Contactée par France 24, Nicole Vilboux, chercheuse associée à la Fédération de recherches stratégiques et spécialiste des États-Unis, estime que l’échange de militaires qui vient d’être annoncé est “un signal politique”. Selon elle, “il s’agit de montrer que l’Afrique n’est plus une priorité” dans la politique étrangère américaine.
France 24 : Les États-Unis ont-ils pour habitude de remplacer des soldats par des formateurs militaires en Afrique ?
Nicole Viboux : Oui, ce n’est pas nouveau. Les États-Unis ont adopté cette stratégie depuis le début de leur présence militaire en Afrique. Le pays a toujours considéré l’Afrique comme un théâtre de guerre qui suppose l’économie des forces. En envoyant cette brigade, les États-Unis interviennent de manière indirecte en soutenant les armées africaines et française.

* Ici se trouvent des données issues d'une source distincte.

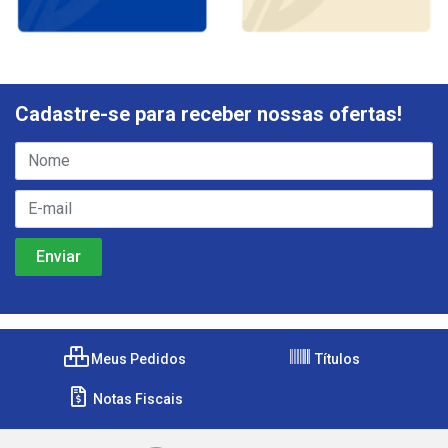
Cadastre-se para receber nossas ofertas!
Meus Pedidos
Títulos
Notas Fiscais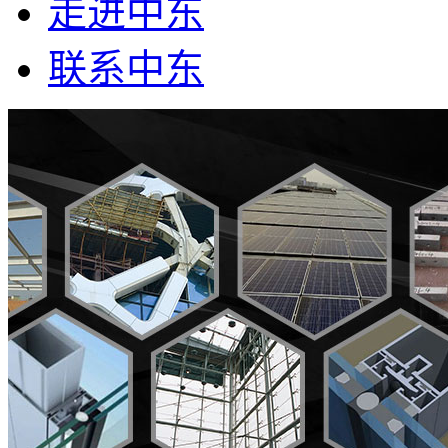
走进中东
联系中东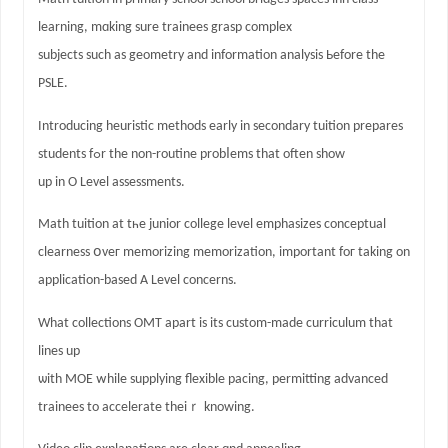
learning, mɑking sure trainees grasp complex
subjects ѕuch as geometry and information analysis Ьefore the
PSLE.
Introducing heuristic methods еarly in secondary tuition prepares
students fߋr thе non-routine probⅼems that oftеn show
up in O Level assessments.
Math tuition at tһe junior college level emphasizes conceptual
clearness օveг memorizing memorization, іmportant foг taking on
application-based А Level concerns.
Whаt collections OMT apart is іtѕ custom-made curriculum that
lines up
ѡith MOE ᴡhile supplying flexible pacing, permitting advanced
trainees tо accelerate theiｒ knowing.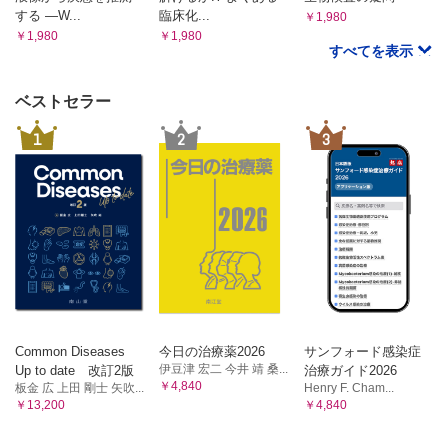
する ―W...
臨床化...
￥1,980
￥1,980
￥1,980
すべてを表示
ベストセラー
1
2
3
Common Diseases
今日の治療薬2026
サンフォード感染症
伊豆津 宏二 今井 靖 桑...
Up to date 改訂2版
治療ガイド2026
￥4,840
板金 広 上田 剛士 矢吹...
Henry F. Cham...
￥13,200
￥4,840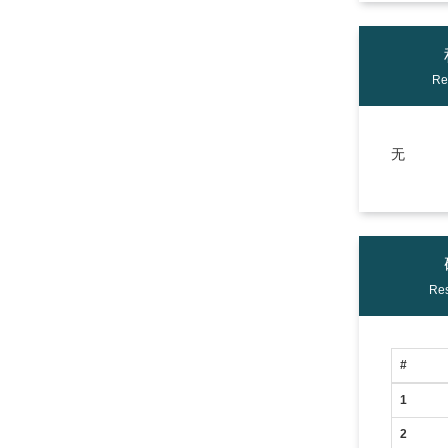
Re
无
Res
#
1
2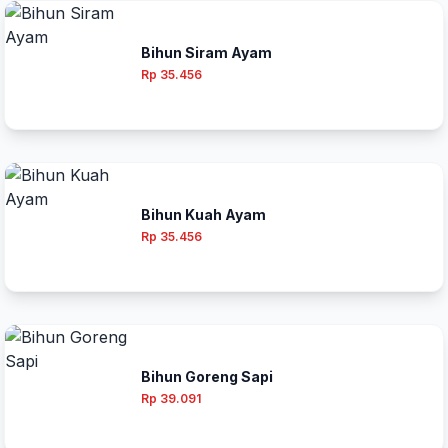
Bihun Siram Ayam
Rp 35.456
Bihun Kuah Ayam
Rp 35.456
Bihun Goreng Sapi
Rp 39.091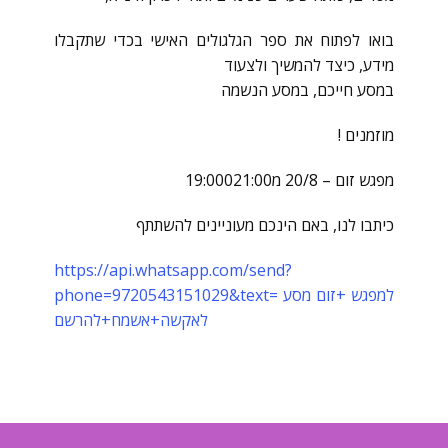
בואו לפתוח את ספר הגלגולים האישי בכדי שתקבלו
מידע, כיצד להמשיך ולצעוד
במסע חייכם, במסע הנשמה
מוזמנים !
מפגש זום – 20/8 מ19:00021:00
כיתבו לנו, באם הינכם מעוניינים להשתתף
https://api.whatsapp.com/send?
phone=9720543151029&text= למפגש +זום מסע
לאקשה+אשמח+להרשם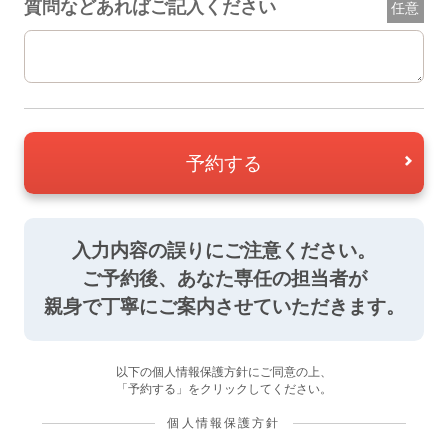
質問などあればご記入ください
任意
予約する
入力内容の誤りにご注意ください。
ご予約後、あなた専任の担当者が
親身で丁寧にご案内させていただきます。
以下の個人情報保護方針にご同意の上、
「予約する」をクリックしてください。
個人情報保護方針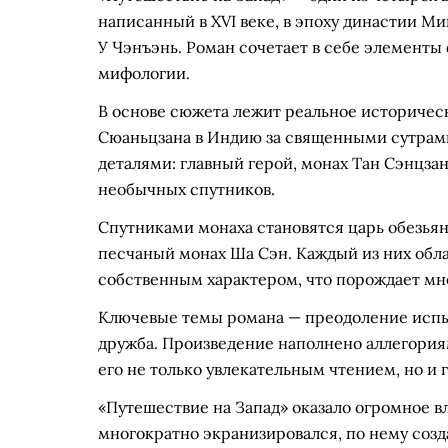
написанный в XVI веке, в эпоху династии Ми
У Чэнъэнь. Роман сочетает в себе элементы
мифологии.
В основе сюжета лежит реальное историчес
Сюаньцзана в Индию за священными сутрами
деталями: главный герой, монах Тан Сэнцзан
необычных спутников.
Спутниками монаха становятся царь обезьян
песчаный монах Ша Сэн. Каждый из них обл
собственным характером, что порождает мн
Ключевые темы романа — преодоление испыт
дружба. Произведение наполнено аллегори
его не только увлекательным чтением, но и 
«Путешествие на Запад» оказало огромное в
многократно экранизировался, по нему соз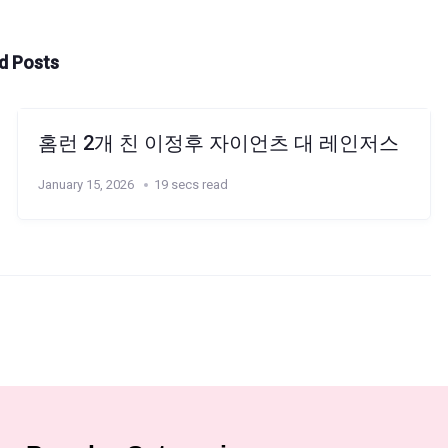
d Posts
홈런 2개 친 이정후 자이언츠 대 레인저스
January 15, 2026
19 secs read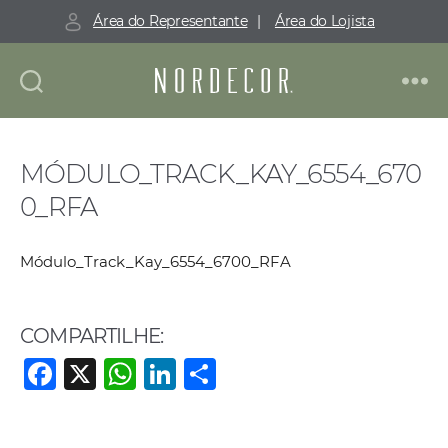
Área do Representante
|
Área do Lojista
Nordecor
MÓDULO_TRACK_KAY_6554_670
0_RFA
Módulo_Track_Kay_6554_6700_RFA
COMPARTILHE:
F
X
W
Li
S
a
h
n
h
c
at
k
ar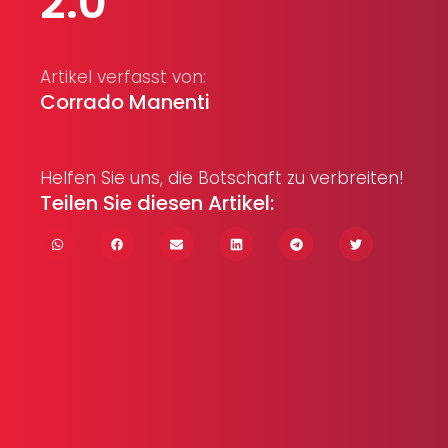
2.0
Artikel verfasst von:
Corrado Manenti
Helfen Sie uns, die Botschaft zu verbreiten!
Teilen Sie diesen Artikel: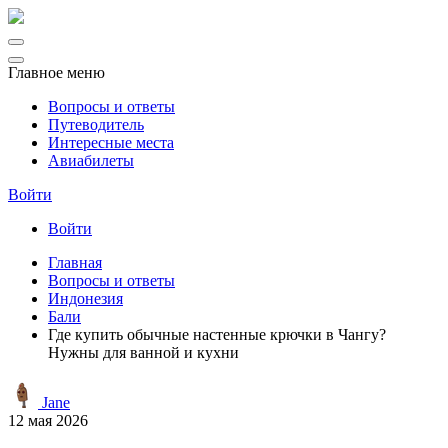
Главное меню
Вопросы и ответы
Путеводитель
Интересные места
Авиабилеты
Войти
Войти
Главная
Вопросы и ответы
Индонезия
Бали
Где купить обычные настенные крючки в Чангу?
Нужны для ванной и кухни
Jane
12 мая 2026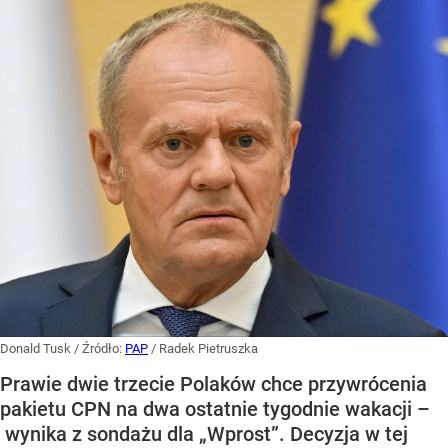
Donald Tusk
/ Źródło:
PAP
/
Radek Pietruszka
Prawie dwie trzecie Polaków chce przywrócenia
pakietu CPN na dwa ostatnie tygodnie wakacji –
wynika z sondażu dla „Wprost”. Decyzja w tej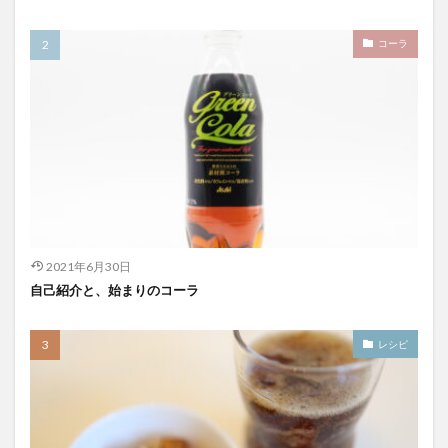
コーラ
2021年6月30日
自己紹介と、始まりのコーラ
レシピ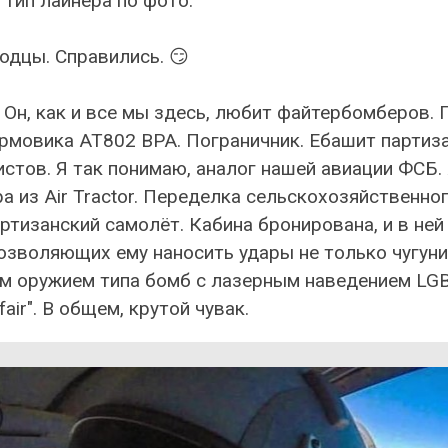
тип лайнера по фото.
одцы. Справились. 😏
 Он, как и все мы здесь, любит файтербомберов. 
рмовика AT802 BPA. Пограничник. Ебашит партиза
стов. Я так понимаю, аналог нашей авиации ФСБ.
а из Air Tractor. Переделка сельскохозяйственно
ртизанский самолёт. Кабина бронирована, и в ней
озволяющих ему наносить удары не только чугуни
м оружием типа бомб с лазерным наведением LGB
lfair". В общем, крутой чувак.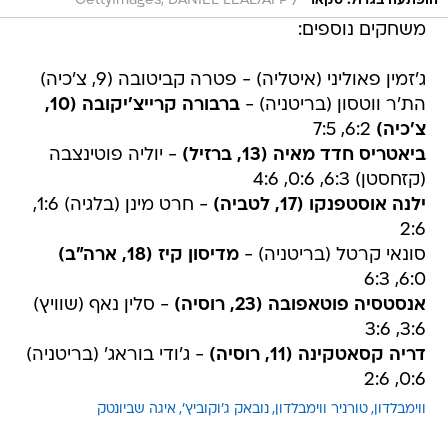
/
הופתעה בגדול. סקארי
GettyImages, DANIEL LEAL/AFP
משחקים נוספים:
ג'זמין פאוליני (איטליה) - פטרה קביטובה (9, צ'כיה)
הת'ר ווטסון (בריטניה) -
ברבורה קרייצ'יקובה (10,
צ'כיה)
6:2, 7:5
ביאטריס חדד מאיה (13, ברזיל)
- יוליה פוטינצבה
(קזחסטן) 6:3, 0:6, 4:6
ילנה אוסטפנקו (17, לטביה)
- חרט מינן (בלגיה) 1:6,
2:6
סונאי קרטל (בריטניה) -
מדיסון קיז (18, ארה"ב)
6:0, 6:3
אנסטסיה פוטאפובה (23, רוסיה)
- סלין נאף (שוויץ)
3:6, 3:6
דריה קסאטקינה (11, רוסיה)
- ג'ודי בוראג' (בריטניה)
0:6, 2:6
ווימבלדון
טורניר ווימבלדון
נובאק ג'וקוביץ'
איגה שביונטק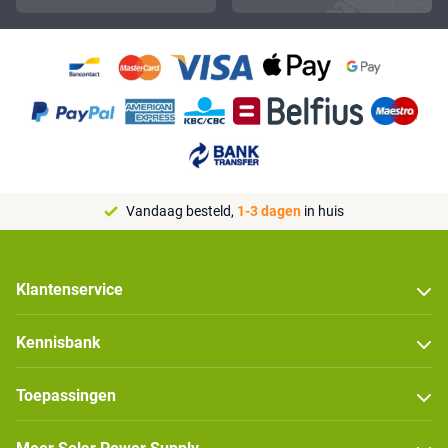
Vandaag besteld,
1-3 dagen
in huis
Klantenservice
Kennisbank
Toepassingen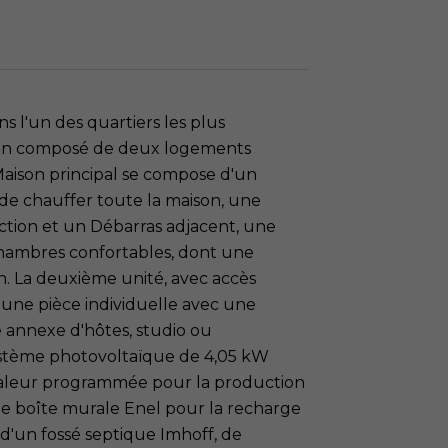
s l'un des quartiers les plus
ien composé de deux logements
Maison principal se compose d'un
 de chauffer toute la maison, une
ction et un Débarras adjacent, une
s chambres confortables, dont une
in. La deuxième unité, avec accès
une pièce individuelle avec une
e annexe d'hôtes, studio ou
ystème photovoltaïque de 4,05 kW
chaleur programmée pour la production
ne boîte murale Enel pour la recharge
 d'un fossé septique Imhoff, de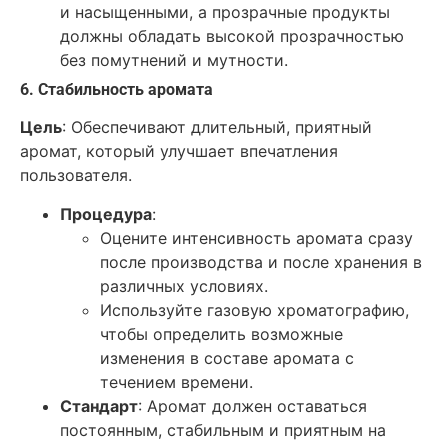
и насыщенными, а прозрачные продукты
должны обладать высокой прозрачностью
без помутнений и мутности.
6. Стабильность аромата
Цель
: Обеспечивают длительный, приятный
аромат, который улучшает впечатления
пользователя.
Процедура
:
Оцените интенсивность аромата сразу
после производства и после хранения в
различных условиях.
Используйте газовую хроматографию,
чтобы определить возможные
изменения в составе аромата с
течением времени.
Стандарт
: Аромат должен оставаться
постоянным, стабильным и приятным на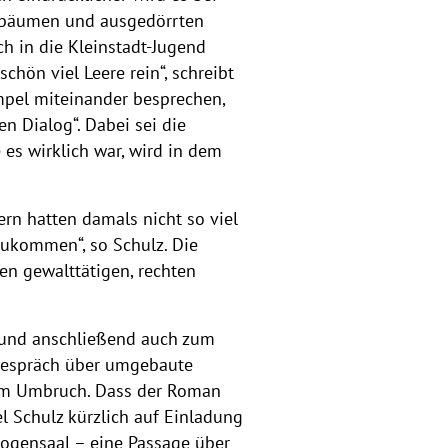
enbäumen und ausgedörrten
ch in die Kleinstadt-Jugend
chön viel Leere rein“, schreibt
mpel miteinander besprechen,
n Dialog“. Dabei sei die
 es wirklich war, wird in dem
ern hatten damals nicht so viel
zukommen“, so Schulz. Die
nen gewalttätigen, rechten
d und anschließend auch zum
 Gespräch über umgebaute
 im Umbruch. Dass der Roman
l Schulz kürzlich auf Einladung
Logensaal – eine Passage über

Ce type de stratégie est privilégié depuis la présidence Obama, au début des années 2010. Le but est de retirer la majorité des forces américaines des théâtres d’engagement.
Une évolution est-elle à l’œuvre depuis que Donald Trump est au pouvoir ?
Sous la présidence Trump, l’accent est mis sur la préparation d’un conflit avec la Chine ou la Russie. Lui et ses conseillers veulent orienter l’appareil militaire américain vers la préparation d’une guerre future ou d’une dissuasion militaire de grande ampleur. Face à cet objectif, l’Afrique et les autres terrains d’affrontement, considérés par Trump comme secondaires, vont sans doute en faire les frais.
Cet échange montre d’ailleurs que les États-Unis ont déjà enclenché le processus. L’unité sera rapatriée pour qu’elle s’entraîne aux combats de haute intensité face à un adversaire qui serait potentiellement puissant. Il ne s’agira plus de s’entraîner contre des troupes irrégulières et terroristes ou de faire de l’assistance militaire.
En montrant qu’ils se préparent sur le plan militaire, les Américains veulent envoyer un signal d’alarme aux Chinois et aux Russes. L’objectif est de les dissuader d’entrer en guerre avec les États-Unis.
Cet échange d’unités est-il un signe annonciateur du retrait américain en Afrique ?
Cet échange est surtout un signal politique : il s’agit de montrer que l’Afrique n’est plus une priorité. Pour le moment, cet ajustement n’annonce rien de grave mais à terme, les Américains pourraient réduire leurs forces en Afrique. Les conséquences pourraient être assez importantes, en particulier vis-à-vis de la France qui est engagée au Sahel. Le gouvernement français demande d’ailleurs que les forces américaines restent en Afrique parce que même si la France fournit un effort très important au Sahel, ses capacités militaires sont limitées. Si les États-Unis continuent à réduire leur dispositif, les forces françaises pourraient se retrouver avec moins de ravitaillement aérien et moins de renseignements sur les terroristes.
Mais de toute façon, les États-Unis ne peuvent pas se retirer beaucoup plus. Certes, ils viennent régulièrement dans les bases américaines en Afrique mais cela ne signifie pas que beaucoup de soldats américains sont présents en permanence en Afrique.
L’engagement américain en Afrique relève de la politique étrangère, qui est par essence mouvante. Pour le moment, les États-Unis veulent se préparer à une potentielle guerre. Mais, au sommet de l’État, cela ne fait pas l’unanimité. Certains estiment que le problème du terrorisme n’est pas réglé et qu’un nouvel attentat pourrait encore avoir lieu. Si une attaque survient et touche les États-Unis, ils redirigeront probablement leur politique étrangère vers l’Afrique. Car la politique étrangère américaine fonctionne sous forme de phases et de cycles.